START Recorded data
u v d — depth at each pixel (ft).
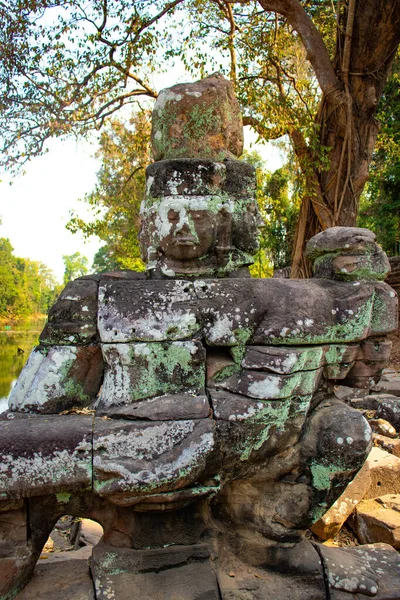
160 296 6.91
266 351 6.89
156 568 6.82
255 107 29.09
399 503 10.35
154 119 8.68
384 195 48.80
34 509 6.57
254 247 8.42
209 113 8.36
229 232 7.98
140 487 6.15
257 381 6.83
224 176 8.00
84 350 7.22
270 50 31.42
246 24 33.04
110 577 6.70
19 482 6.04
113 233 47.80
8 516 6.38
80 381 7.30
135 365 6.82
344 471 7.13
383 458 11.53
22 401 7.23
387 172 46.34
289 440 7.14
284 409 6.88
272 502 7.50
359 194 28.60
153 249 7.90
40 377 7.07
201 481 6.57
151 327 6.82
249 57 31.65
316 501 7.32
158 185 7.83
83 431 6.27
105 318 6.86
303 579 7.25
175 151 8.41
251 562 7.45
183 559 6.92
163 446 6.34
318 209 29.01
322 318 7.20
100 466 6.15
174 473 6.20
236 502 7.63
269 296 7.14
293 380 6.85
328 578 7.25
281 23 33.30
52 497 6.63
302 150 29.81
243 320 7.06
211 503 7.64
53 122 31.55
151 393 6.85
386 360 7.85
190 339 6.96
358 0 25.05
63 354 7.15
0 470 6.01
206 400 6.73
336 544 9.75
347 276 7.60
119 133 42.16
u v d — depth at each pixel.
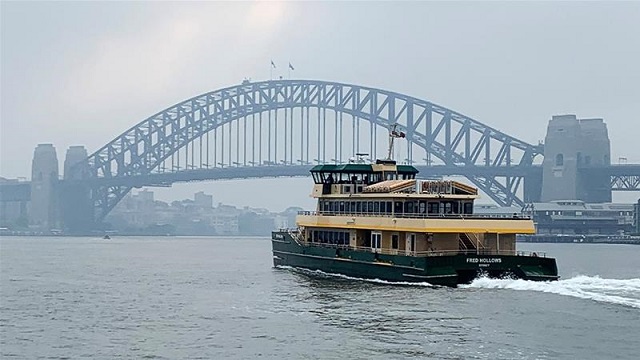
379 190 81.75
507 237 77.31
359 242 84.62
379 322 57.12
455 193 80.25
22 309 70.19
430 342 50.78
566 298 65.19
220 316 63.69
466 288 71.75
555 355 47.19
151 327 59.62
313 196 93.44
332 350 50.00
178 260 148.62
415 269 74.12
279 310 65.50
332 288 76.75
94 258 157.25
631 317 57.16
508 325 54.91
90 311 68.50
END Recorded data
START Recorded data
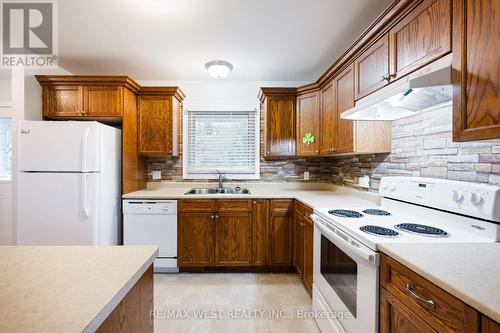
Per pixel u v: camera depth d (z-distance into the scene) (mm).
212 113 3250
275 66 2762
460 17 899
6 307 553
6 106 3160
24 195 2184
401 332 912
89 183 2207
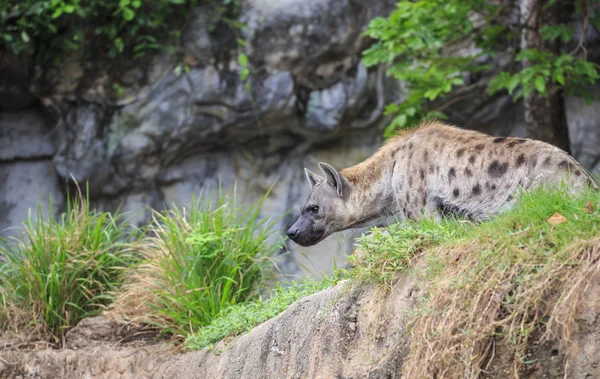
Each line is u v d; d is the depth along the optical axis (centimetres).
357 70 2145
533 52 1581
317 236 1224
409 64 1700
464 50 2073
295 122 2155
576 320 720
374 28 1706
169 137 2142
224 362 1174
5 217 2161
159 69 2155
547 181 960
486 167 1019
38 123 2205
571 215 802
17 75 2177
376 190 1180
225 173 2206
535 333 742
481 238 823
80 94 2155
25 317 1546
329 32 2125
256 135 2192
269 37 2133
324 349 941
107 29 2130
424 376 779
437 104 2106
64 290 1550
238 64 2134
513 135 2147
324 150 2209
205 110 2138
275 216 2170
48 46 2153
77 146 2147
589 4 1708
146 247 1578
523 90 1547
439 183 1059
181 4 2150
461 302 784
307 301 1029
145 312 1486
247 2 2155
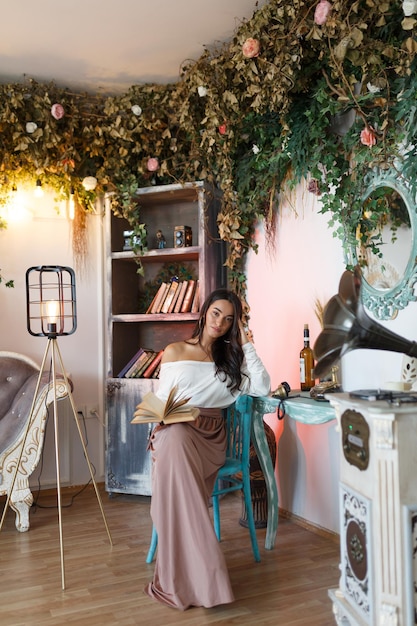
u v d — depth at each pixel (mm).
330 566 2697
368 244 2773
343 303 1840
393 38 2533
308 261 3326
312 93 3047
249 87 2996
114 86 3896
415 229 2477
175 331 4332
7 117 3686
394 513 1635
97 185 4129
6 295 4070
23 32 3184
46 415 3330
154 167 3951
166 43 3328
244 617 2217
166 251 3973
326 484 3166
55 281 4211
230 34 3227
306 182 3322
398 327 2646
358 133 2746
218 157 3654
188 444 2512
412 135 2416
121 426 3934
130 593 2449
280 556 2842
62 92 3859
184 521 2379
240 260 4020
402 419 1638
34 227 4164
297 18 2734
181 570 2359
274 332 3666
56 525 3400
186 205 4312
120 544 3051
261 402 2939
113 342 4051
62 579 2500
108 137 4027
END Recorded data
START Recorded data
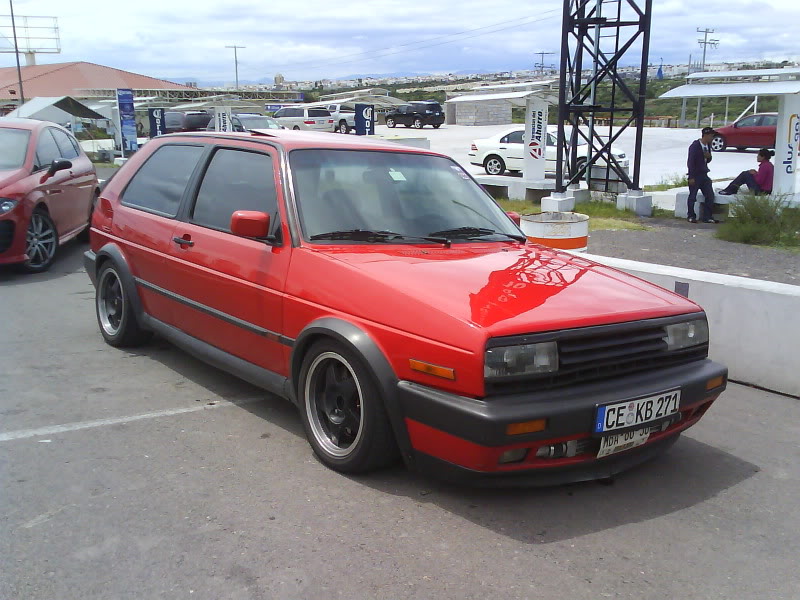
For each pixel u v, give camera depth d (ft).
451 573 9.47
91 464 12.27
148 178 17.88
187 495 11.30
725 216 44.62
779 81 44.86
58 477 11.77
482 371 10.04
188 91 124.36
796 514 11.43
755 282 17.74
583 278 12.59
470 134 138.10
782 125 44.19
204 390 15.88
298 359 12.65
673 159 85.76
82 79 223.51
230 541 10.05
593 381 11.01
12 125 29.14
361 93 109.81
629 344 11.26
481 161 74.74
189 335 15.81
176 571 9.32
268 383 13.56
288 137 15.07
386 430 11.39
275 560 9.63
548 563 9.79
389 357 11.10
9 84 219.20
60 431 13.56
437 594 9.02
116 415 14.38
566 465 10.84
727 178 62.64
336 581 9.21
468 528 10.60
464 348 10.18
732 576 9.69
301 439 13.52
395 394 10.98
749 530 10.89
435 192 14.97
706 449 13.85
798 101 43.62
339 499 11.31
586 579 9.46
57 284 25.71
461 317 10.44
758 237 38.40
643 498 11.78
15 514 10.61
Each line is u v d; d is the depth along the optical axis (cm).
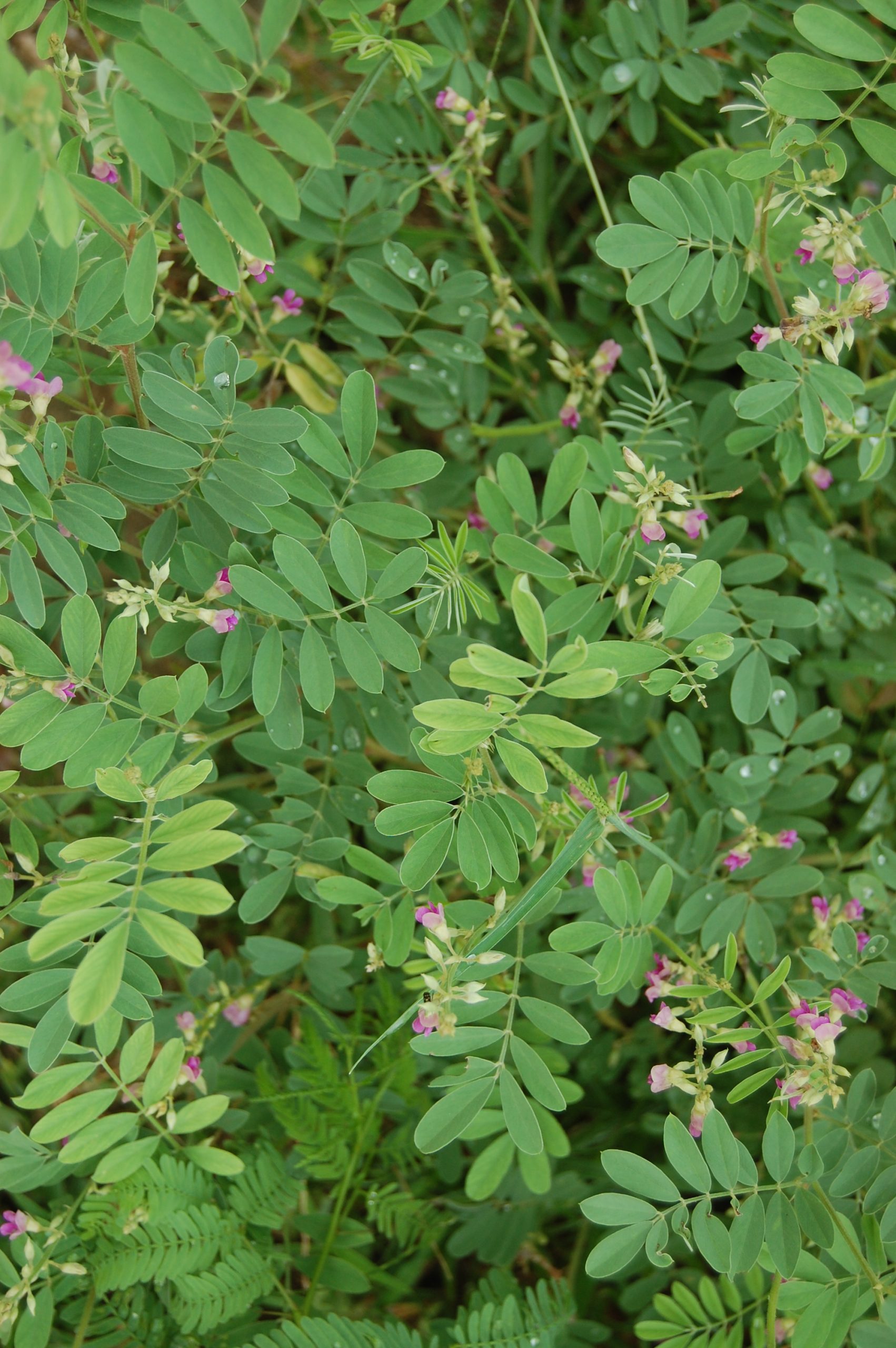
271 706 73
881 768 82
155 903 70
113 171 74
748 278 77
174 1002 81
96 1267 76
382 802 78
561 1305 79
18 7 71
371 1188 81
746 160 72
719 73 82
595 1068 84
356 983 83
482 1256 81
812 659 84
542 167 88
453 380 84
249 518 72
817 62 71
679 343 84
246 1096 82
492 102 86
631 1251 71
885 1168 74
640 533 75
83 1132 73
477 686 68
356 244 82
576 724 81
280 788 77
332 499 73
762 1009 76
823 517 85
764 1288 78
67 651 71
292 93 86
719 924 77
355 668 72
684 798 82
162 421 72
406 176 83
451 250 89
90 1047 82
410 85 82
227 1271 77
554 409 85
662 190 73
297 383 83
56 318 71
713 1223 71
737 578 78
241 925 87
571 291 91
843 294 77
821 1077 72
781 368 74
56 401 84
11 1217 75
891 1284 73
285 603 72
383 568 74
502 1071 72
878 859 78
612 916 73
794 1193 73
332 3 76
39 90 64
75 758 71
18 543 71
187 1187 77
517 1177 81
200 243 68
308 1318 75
END Recorded data
* Description of the task *
What lines above run from the one with "u v d — depth at each pixel (ft)." to the one with "359 242 84.62"? Give them again exactly, ends included, and leave the pictures out.

* Problem solution *
u v d — depth at each pixel (ft).
160 296 6.91
266 351 6.89
156 568 6.82
255 107 29.09
399 503 10.35
154 119 8.68
384 195 48.80
34 509 6.57
254 247 8.42
209 113 8.36
229 232 7.98
140 487 6.15
257 381 6.83
224 176 8.00
84 350 7.22
270 50 31.42
246 24 33.04
110 577 6.70
19 482 6.04
113 233 47.80
8 516 6.38
80 381 7.30
135 365 6.82
344 471 7.13
383 458 11.53
22 401 7.23
387 172 46.34
289 440 7.14
284 409 6.88
272 502 7.50
359 194 28.60
153 249 7.90
40 377 7.07
201 481 6.57
151 327 6.82
249 57 31.65
316 501 7.32
158 185 7.83
83 431 6.27
105 318 6.86
303 579 7.25
175 151 8.41
251 562 7.45
183 559 6.92
163 446 6.34
318 209 29.01
322 318 7.20
100 466 6.15
174 473 6.20
236 502 7.63
269 296 7.14
293 380 6.85
328 578 7.25
281 23 33.30
52 497 6.63
302 150 29.81
243 320 7.06
211 503 7.64
53 122 31.55
151 393 6.85
386 360 7.85
190 339 6.96
358 0 25.05
63 354 7.15
0 470 6.01
206 400 6.73
336 544 9.75
347 276 7.60
119 133 42.16
u v d — depth at each pixel.
379 190 81.75
507 237 77.31
359 242 84.62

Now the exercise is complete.